#### [Problem details]
Your answer must be an exact copy of all the entries.

#### [Provided data]
——

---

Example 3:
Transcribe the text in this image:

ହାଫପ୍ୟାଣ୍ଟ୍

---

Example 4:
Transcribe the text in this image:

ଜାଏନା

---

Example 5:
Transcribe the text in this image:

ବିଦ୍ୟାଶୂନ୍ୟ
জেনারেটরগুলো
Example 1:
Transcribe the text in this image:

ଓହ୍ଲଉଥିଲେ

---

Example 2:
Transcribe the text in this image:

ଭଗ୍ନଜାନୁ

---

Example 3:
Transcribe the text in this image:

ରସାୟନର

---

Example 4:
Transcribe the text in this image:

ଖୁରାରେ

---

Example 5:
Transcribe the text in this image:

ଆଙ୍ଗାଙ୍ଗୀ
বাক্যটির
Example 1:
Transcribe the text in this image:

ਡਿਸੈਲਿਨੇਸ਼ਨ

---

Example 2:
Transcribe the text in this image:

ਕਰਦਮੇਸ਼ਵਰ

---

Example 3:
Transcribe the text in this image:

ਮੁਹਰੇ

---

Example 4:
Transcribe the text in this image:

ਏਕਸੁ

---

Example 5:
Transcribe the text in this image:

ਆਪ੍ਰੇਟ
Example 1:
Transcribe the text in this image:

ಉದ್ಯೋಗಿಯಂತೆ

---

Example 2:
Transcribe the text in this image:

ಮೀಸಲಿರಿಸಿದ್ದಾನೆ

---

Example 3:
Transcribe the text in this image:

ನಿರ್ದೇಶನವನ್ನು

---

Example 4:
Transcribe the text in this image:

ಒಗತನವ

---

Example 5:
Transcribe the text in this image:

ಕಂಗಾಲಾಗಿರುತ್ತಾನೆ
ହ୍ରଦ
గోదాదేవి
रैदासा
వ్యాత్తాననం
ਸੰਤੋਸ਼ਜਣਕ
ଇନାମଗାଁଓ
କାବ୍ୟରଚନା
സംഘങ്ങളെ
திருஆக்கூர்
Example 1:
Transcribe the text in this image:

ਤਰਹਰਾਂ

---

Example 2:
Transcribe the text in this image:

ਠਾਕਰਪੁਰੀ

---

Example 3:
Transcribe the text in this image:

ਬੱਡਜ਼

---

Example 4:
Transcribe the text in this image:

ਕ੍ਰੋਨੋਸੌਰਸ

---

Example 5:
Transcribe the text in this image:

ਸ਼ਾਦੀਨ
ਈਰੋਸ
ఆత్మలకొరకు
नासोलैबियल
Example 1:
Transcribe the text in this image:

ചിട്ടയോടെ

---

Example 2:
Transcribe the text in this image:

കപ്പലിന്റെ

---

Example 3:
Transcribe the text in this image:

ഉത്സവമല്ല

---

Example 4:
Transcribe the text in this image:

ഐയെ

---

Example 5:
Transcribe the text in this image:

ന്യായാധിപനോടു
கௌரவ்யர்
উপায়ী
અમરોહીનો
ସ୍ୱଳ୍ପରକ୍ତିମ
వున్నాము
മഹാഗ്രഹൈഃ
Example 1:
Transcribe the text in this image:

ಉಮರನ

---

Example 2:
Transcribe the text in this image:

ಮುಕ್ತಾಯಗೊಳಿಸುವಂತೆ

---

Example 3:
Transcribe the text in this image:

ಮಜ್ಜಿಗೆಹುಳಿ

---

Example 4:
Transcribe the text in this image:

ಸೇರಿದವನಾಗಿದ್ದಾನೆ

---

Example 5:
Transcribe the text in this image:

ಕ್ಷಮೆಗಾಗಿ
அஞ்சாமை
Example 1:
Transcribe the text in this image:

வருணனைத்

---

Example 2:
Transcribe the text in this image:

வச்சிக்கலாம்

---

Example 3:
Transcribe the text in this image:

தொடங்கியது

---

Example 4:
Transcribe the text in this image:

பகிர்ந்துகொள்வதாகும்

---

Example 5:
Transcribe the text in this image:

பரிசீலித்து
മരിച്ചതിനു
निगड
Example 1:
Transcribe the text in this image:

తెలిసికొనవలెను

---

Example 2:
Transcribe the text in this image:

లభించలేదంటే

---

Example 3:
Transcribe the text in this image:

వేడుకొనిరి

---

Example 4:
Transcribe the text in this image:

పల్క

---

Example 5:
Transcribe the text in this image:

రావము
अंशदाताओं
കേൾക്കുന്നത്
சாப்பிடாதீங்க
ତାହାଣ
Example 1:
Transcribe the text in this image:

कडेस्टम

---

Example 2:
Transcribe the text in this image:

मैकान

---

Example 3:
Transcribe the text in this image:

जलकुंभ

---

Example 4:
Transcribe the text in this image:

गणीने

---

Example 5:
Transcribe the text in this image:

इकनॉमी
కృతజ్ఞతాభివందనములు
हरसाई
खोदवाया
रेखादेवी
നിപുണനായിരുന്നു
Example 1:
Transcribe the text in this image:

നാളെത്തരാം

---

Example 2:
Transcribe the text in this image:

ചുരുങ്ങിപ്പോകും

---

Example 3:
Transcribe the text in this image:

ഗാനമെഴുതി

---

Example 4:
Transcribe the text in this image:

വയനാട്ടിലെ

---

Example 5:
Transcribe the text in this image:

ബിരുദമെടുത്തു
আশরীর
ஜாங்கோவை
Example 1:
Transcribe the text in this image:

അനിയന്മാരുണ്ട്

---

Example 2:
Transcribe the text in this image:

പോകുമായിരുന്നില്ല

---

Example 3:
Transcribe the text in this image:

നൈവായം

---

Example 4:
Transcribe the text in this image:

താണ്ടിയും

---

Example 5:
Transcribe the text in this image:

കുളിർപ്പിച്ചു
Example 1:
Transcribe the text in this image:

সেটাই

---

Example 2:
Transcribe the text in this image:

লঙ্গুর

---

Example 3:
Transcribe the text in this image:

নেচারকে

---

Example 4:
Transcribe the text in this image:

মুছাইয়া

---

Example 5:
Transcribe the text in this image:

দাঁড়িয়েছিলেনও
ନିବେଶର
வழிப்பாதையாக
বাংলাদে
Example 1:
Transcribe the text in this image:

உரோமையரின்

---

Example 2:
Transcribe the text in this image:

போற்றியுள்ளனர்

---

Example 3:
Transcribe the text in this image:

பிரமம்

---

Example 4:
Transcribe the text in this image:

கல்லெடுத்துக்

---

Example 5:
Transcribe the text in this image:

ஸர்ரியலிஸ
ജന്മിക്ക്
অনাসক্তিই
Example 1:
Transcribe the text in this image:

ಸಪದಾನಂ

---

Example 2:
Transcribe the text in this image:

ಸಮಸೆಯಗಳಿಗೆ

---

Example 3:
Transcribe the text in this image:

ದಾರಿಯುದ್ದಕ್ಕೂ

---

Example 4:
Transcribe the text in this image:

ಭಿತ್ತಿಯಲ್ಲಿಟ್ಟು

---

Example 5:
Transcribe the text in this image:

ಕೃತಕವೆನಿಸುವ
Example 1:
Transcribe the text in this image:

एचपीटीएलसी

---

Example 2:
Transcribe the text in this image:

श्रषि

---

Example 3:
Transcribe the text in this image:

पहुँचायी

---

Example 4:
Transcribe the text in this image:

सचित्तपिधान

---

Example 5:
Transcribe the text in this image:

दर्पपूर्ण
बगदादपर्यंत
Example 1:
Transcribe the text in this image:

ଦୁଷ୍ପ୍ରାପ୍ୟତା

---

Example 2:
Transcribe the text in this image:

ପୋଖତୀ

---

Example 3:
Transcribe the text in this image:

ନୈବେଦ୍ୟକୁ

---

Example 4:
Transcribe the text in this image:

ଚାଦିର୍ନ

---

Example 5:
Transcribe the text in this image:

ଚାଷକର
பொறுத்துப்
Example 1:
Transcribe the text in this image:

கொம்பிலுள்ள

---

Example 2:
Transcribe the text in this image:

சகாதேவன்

——

#### [Result of the task]
---

Example 3:
Transcribe the text in this image:

ହାଫପ୍ୟାଣ୍ଟ୍

---

Example 4:
Transcribe the text in this image:

ଜାଏନା

---

Example 5:
Transcribe the text in this image:

ବିଦ୍ୟାଶୂନ୍ୟ
জেনারেটরগুলো
Example 1:
Transcribe the text in this image:

ଓହ୍ଲଉଥିଲେ

---

Example 2:
Transcribe the text in this image:

ଭଗ୍ନଜାନୁ

---

Example 3:
Transcribe the text in this image:

ରସାୟନର

---

Example 4:
Transcribe the text in this image:

ଖୁରାରେ

---

Example 5:
Transcribe the text in this image:

ଆଙ୍ଗାଙ୍ଗୀ
বাক্যটির
Example 1:
Transcribe the text in this image:

ਡਿਸੈਲਿਨੇਸ਼ਨ

---

Example 2:
Transcribe the text in this image:

ਕਰਦਮੇਸ਼ਵਰ

---

Example 3:
Transcribe the text in this image:

ਮੁਹਰੇ

---

Example 4:
Transcribe the text in this image:

ਏਕਸੁ

---

Example 5:
Transcribe the text in this image:

ਆਪ੍ਰੇਟ
Example 1:
Transcribe the text in this image:

ಉದ್ಯೋಗಿಯಂತೆ

---

Example 2:
Transcribe the text in this image:

ಮೀಸಲಿರಿಸಿದ್ದಾನೆ

---

Example 3:
Transcribe the text in this image:

ನಿರ್ದೇಶನವನ್ನು

---

Example 4:
Transcribe the text in this image:

ಒಗತನವ

---

Example 5:
Transcribe the text in this image:

ಕಂಗಾಲಾಗಿರುತ್ತಾನೆ
ହ୍ରଦ
గోదాదేవి
रैदासा
వ్యాత్తాననం
ਸੰਤੋਸ਼ਜਣਕ
ଇନାମଗାଁଓ
କାବ୍ୟରଚନା
സംഘങ്ങളെ
திருஆக்கூர்
Example 1:
Transcribe the text in this image:

ਤਰਹਰਾਂ

---

Example 2:
Transcribe the text in this image:

ਠਾਕਰਪੁਰੀ

---

Example 3:
Transcribe the text in this image:

ਬੱਡਜ਼

---

Example 4:
Transcribe the text in this image:

ਕ੍ਰੋਨੋਸੌਰਸ

---

Example 5:
Transcribe the text in this image:

ਸ਼ਾਦੀਨ
ਈਰੋਸ
ఆత్మలకొరకు
नासोलैबियल
Example 1:
Transcribe the text in this image:

ചിട്ടയോടെ

---

Example 2:
Transcribe the text in this image:

കപ്പലിന്റെ

---

Example 3:
Transcribe the text in this image:

ഉത്സവമല്ല

---

Example 4:
Transcribe the text in this image:

ഐയെ

---

Example 5:
Transcribe the text in this image:

ന്യായാധിപനോടു
கௌரவ்யர்
উপায়ী
અમરોહીનો
ସ୍ୱଳ୍ପରକ୍ତିମ
వున్నాము
മഹാഗ്രഹൈഃ
Example 1:
Transcribe the text in this image:

ಉಮರನ

---

Example 2:
Transcribe the text in this image:

ಮುಕ್ತಾಯಗೊಳಿಸುವಂತೆ

---

Example 3:
Transcribe the text in this image:

ಮಜ್ಜಿಗೆಹುಳಿ

---

Example 4:
Transcribe the text in this image:

ಸೇರಿದವನಾಗಿದ್ದಾನೆ

---

Example 5:
Transcribe the text in this image:

ಕ್ಷಮೆಗಾಗಿ
அஞ்சாமை
Example 1:
Transcribe the text in this image:

வருணனைத்

---

Example 2:
Transcribe the text in this image:

வச்சிக்கலாம்

---

Example 3:
Transcribe the text in this image:

தொடங்கியது

---

Example 4:
Transcribe the text in this image:

பகிர்ந்துகொள்வதாகும்

---

Example 5:
Transcribe the text in this image:

பரிசீலித்து
മരിച്ചതിനു
निगड
Example 1:
Transcribe the text in this image:

తెలిసికొనవలెను

---

Example 2:
Transcribe the text in this image:

లభించలేదంటే

---

Example 3:
Transcribe the text in this image:

వేడుకొనిరి

---

Example 4:
Transcribe the text in this image:

పల్క

---

Example 5:
Transcribe the text in this image:

రావము
अंशदाताओं
കേൾക്കുന്നത്
சாப்பிடாதீங்க
ତାହାଣ
Example 1:
Transcribe the text in this image:

कडेस्टम

---

Example 2:
Transcribe the text in this image:

मैकान

---

Example 3:
Transcribe the text in this image:

जलकुंभ

---

Example 4:
Transcribe the text in this image:

गणीने

---

Example 5:
Transcribe the text in this image:

इकनॉमी
కృతజ్ఞతాభివందనములు
हरसाई
खोदवाया
रेखादेवी
നിപുണനായിരുന്നു
Example 1:
Transcribe the text in this image:

നാളെത്തരാം

---

Example 2:
Transcribe the text in this image:

ചുരുങ്ങിപ്പോകും

---

Example 3:
Transcribe the text in this image:

ഗാനമെഴുതി

---

Example 4:
Transcribe the text in this image:

വയനാട്ടിലെ

---

Example 5:
Transcribe the text in this image:

ബിരുദമെടുത്തു
আশরীর
ஜாங்கோவை
Example 1:
Transcribe the text in this image:

അനിയന്മാരുണ്ട്

---

Example 2:
Transcribe the text in this image:

പോകുമായിരുന്നില്ല

---

Example 3:
Transcribe the text in this image:

നൈവായം

---

Example 4:
Transcribe the text in this image:

താണ്ടിയും

---

Example 5:
Transcribe the text in this image:

കുളിർപ്പിച്ചു
Example 1:
Transcribe the text in this image:

সেটাই

---

Example 2:
Transcribe the text in this image:

লঙ্গুর

---

Example 3:
Transcribe the text in this image:

নেচারকে

---

Example 4:
Transcribe the text in this image:

মুছাইয়া

---

Example 5:
Transcribe the text in this image:

দাঁড়িয়েছিলেনও
ନିବେଶର
வழிப்பாதையாக
বাংলাদে
Example 1:
Transcribe the text in this image:

உரோமையரின்

---

Example 2:
Transcribe the text in this image:

போற்றியுள்ளனர்

---

Example 3:
Transcribe the text in this image:

பிரமம்

---

Example 4:
Transcribe the text in this image:

கல்லெடுத்துக்

---

Example 5:
Transcribe the text in this image:

ஸர்ரியலிஸ
ജന്മിക്ക്
অনাসক্তিই
Example 1:
Transcribe the text in this image:

ಸಪದಾನಂ

---

Example 2:
Transcribe the text in this image:

ಸಮಸೆಯಗಳಿಗೆ

---

Example 3:
Transcribe the text in this image:

ದಾರಿಯುದ್ದಕ್ಕೂ

---

Example 4:
Transcribe the text in this image:

ಭಿತ್ತಿಯಲ್ಲಿಟ್ಟು

---

Example 5:
Transcribe the text in this image:

ಕೃತಕವೆನಿಸುವ
Example 1:
Transcribe the text in this image:

एचपीटीएलसी

---

Example 2:
Transcribe the text in this image:

श्रषि

---

Example 3:
Transcribe the text in this image:

पहुँचायी

---

Example 4:
Transcribe the text in this image:

सचित्तपिधान

---

Example 5:
Transcribe the text in this image:

दर्पपूर्ण
बगदादपर्यंत
Example 1:
Transcribe the text in this image:

ଦୁଷ୍ପ୍ରାପ୍ୟତା

---

Example 2:
Transcribe the text in this image:

ପୋଖତୀ

---

Example 3:
Transcribe the text in this image:

ନୈବେଦ୍ୟକୁ

---

Example 4:
Transcribe the text in this image:

ଚାଦିର୍ନ

---

Example 5:
Transcribe the text in this image:

ଚାଷକର
பொறுத்துப்
Example 1:
Transcribe the text in this image:

கொம்பிலுள்ள

---

Example 2:
Transcribe the text in this image:

சகாதேவன்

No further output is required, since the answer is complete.